JAKARTA, KOMPAS.com - Direktur Eksekutif Indonesia Public Institute (IPI) Karyono Wibowo menilai, kritik yang disampaikan Indonesia Corruption Watch (ICW) atas kinerja Badan Intelijen Negara kurang tepat.
Dalam kritik tersebut, ICW meminta Presiden Joko Widodo mengevaluasi kinerja BIN karena dianggap tidak mampu mendeteksi keberadaan buron kasus pengalihan hak tagih atau cessie Bank Bali, Djoko S Tjandra alias Joko S Tjandra.
"Kritik ICW salah alamat, karena kasus Djoko Tjandra adalah murni urusan penegak hukum," kata Karyono seperti dilansir dari Antara, Kamis (30/7/2020).
Berdasarkan Undang-Undang Nomor 17 Tahun 2011 tentang Intelijen Negara, tugas pokok BIN adalah dalam ranah pengumpulan dan analisis informasi.
Sementara, penangkapan terhadap koruptor menjadi ranah institusi kepolisian yang memiliki tugas pokok dalam upaya penegakkan hukum.
"BIN bukan lembaga penegak hukum, sehingga tidak tepat ICW menuntut pertanggungjawaban BIN dalam kasus buronan korupsi tersebut," imbuh dia.
Lebih jauh, ia menambahkan, sebagai alat negara, BIN hanya bertugas melaporkan setiap kegiatan operasi intelijen mereka kepada presiden.
Di samping itu, Karyono mengatakan, kegiatan intelijen yang dilakukan BIN bersifat rahasia.
"Bagaiamana mungkin ICW menyimpulkan bahwa Kepala BIN Budi Gunawan tidak bekerja benar dalam kasus Djoko Tjandra? Darimana ICW mengetahui hal itu ketika prinsip diseminasi informasi intelijen bersifat tertutup?" ujarnya.

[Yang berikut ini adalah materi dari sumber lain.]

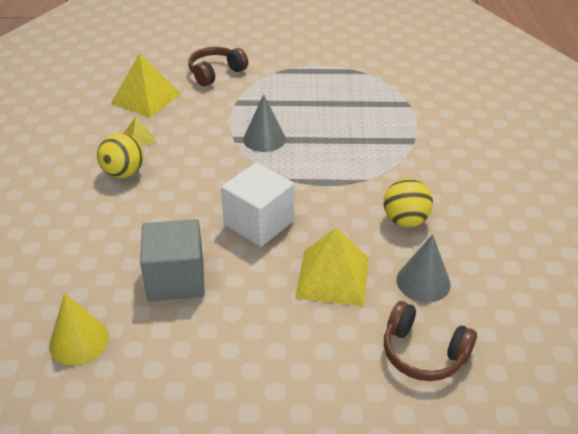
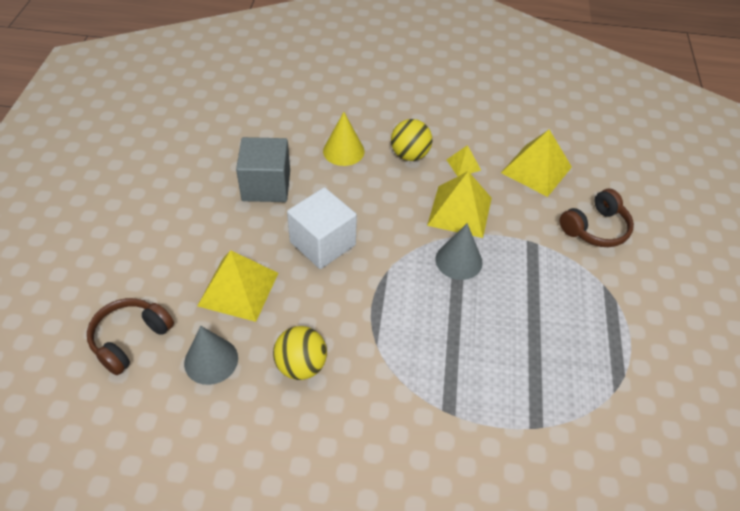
camera: 95 degrees right, 10 degrees up
(79, 341) = (221, 136): yellow cone -> yellow cone (343, 151)
(203, 139) = (460, 211): none -> yellow pyramid
(216, 73) = (595, 228): brown headphones -> brown headphones turned 90 degrees clockwise

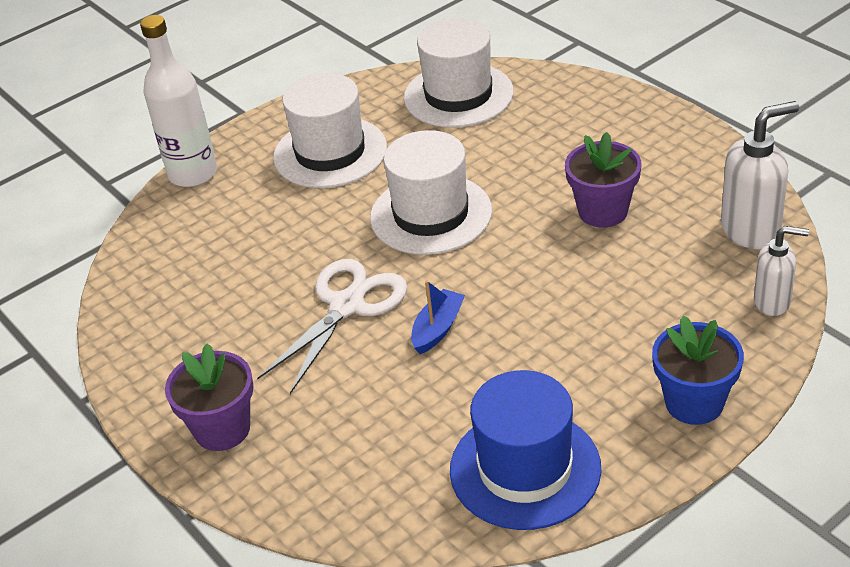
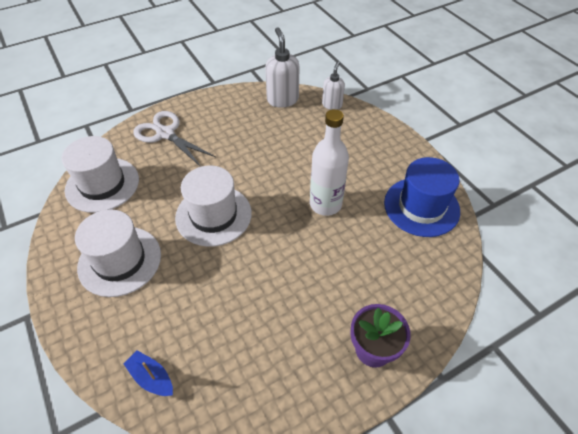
camera: 85 degrees left, 10 degrees up
(193, 174) = (90, 357): white bottle -> white bottle (325, 204)
(346, 306) = (280, 268): white scissors -> white scissors (165, 134)
(438, 328) = (314, 226): blue boat -> blue boat (151, 377)
(603, 211) = (246, 144): purple flower pot -> none
(694, 403) = (388, 142): blue flower pot -> none

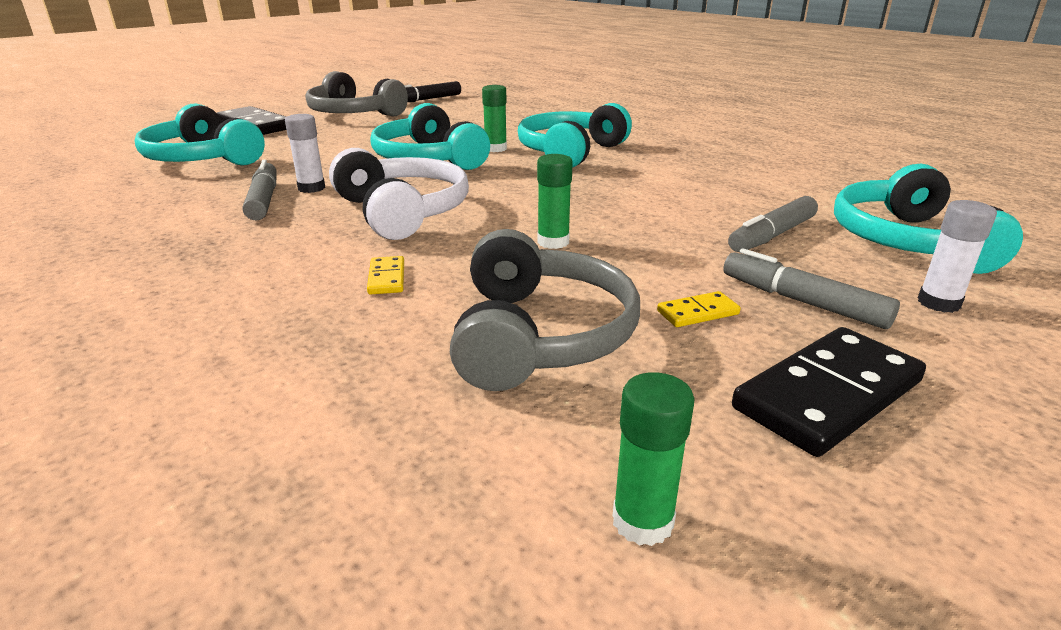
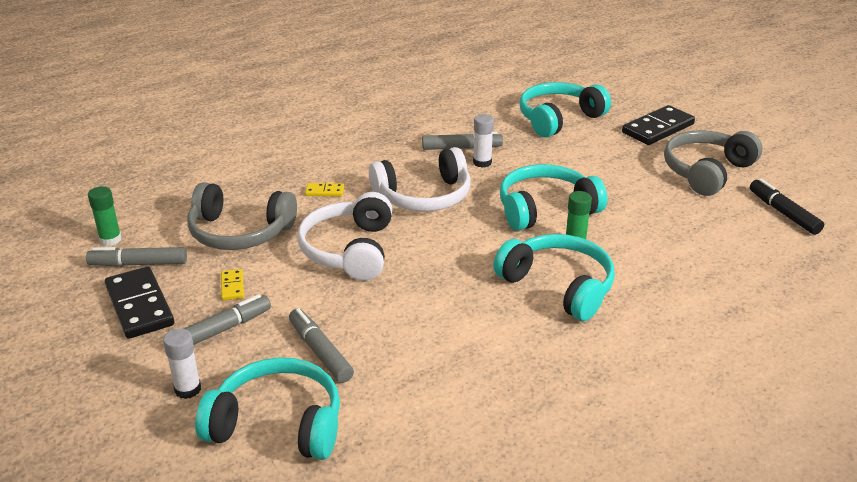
camera: 100 degrees right, 5 degrees up
(553, 242) = (350, 250): green glue stick -> white headphones
(708, 436) = (139, 264): none -> grey marker

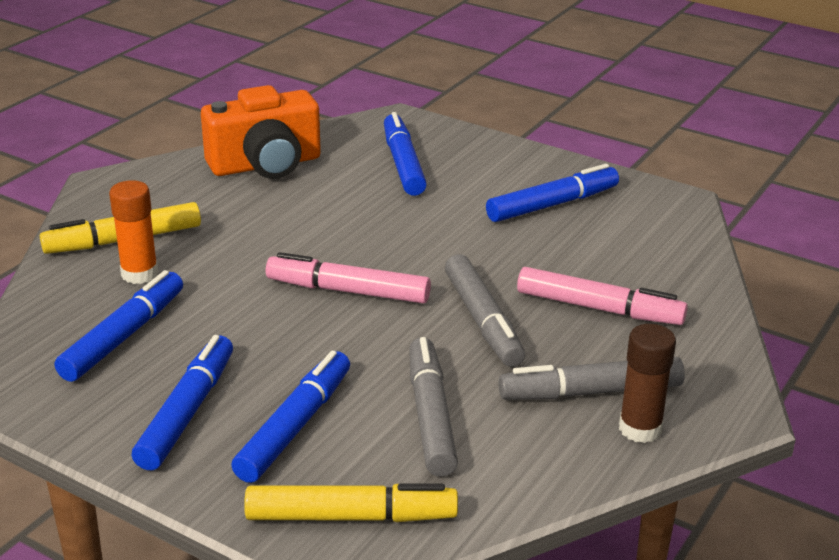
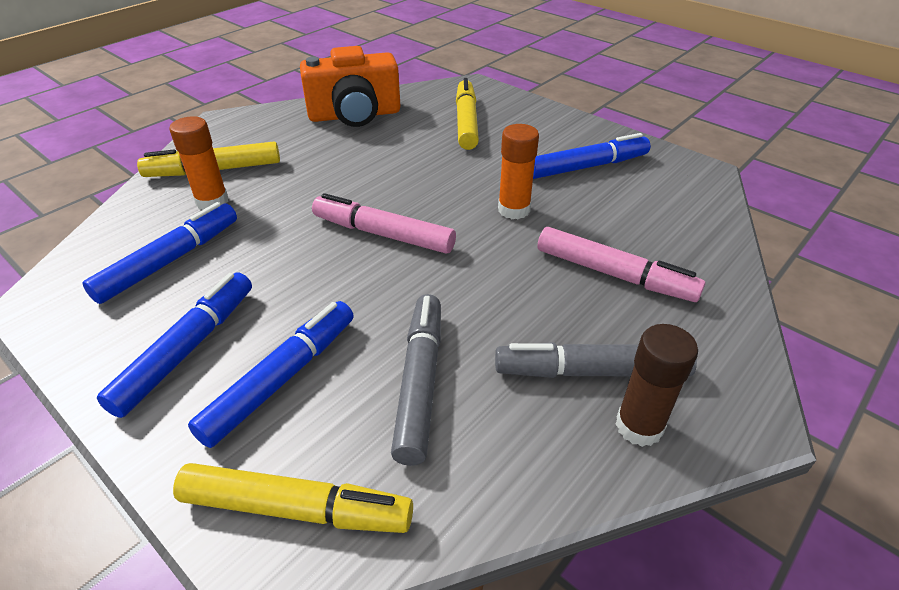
camera: 10 degrees right, 10 degrees up
(403, 164) = (466, 122): blue marker -> yellow marker
(482, 255) = (514, 210): none -> orange glue stick
(483, 321) = (499, 277): grey marker -> none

Sebelumnya, Indonesia Corruption Watch (ICW) meminta Presiden Joko Widodo mengevaluasi kinerja Kepala BIN Budi Gunawan.
Hal itu menyusul kegagalan BIN dalam mendeteksi keberadaan Djoko Tjandra, sehingga dapat dengan mudah bepergian di Indonesia.
"Presiden Joko Widodo juga harus segera memberhentikan Kepala BIN Budi Gunawan jika di kemudian hari ditemukan fakta bahwa adanya informasi intelijen mengenai koruptor yang masuk ke wilayah Indonesia namun tidak disampaikan kepada Presiden dan penegak hukum," kata peneliti ICW Kurnia Ramadhana dalam keterangan tertulis, Selasa (28/7/2020).
Berpegang pada pengalaman sebelumnya, BIN pernah memulangkan dua buronan kasus korupsi, yakni Totok Ari Prabowo, mantan Bupati Temanggung yang ditangkap di Kamboja pada 2015 lalu dan Samadikun Hartono di China pada 2016.
"Namun berbeda dengan kondisi saat ini, praktis di bawah kepemimpinan Budi Gunawan, tidak satu pun buronan korupsi mampu dideteksi oleh BIN," lanjut dia.
Sementara itu, Deputi VII BIN Wawan Hari Purwanto menegaskan, pihaknya tidak memiliki wewenang untuk melakukan penangkapan terhadap koruptor baik di dalam maupun di luar negeri.
Hal itu sesuai dengan Pasal 30 Undang-Undang Nomor 17 Tahun 2011 tentang Intelijen Negara.
"BIN bukan lembaga penegak hukum," kata Wawan, kepada Kompas.com, Rabu (29/7/2020).
Meski demikian, BIN bertindak sebagai koordinator lembaga intelijen negara yang melakukan koordinasi dengan sejumlah penyelenggara intelijen lainnya, seperti TNI, Polri, kejaksaan dan intelijen kementerian maupun non-kementerian.
"Hingga saat ini, BIN terus melaksanakan koordinasi dengan lembaga intelijen dalam dan luar negeri dalam rangka memburu koruptor secara tertutup, sebagaimana terjadi pada kasus penangkapan Totok Ari Prabowo dan Samadikun Hartono," ujarnya.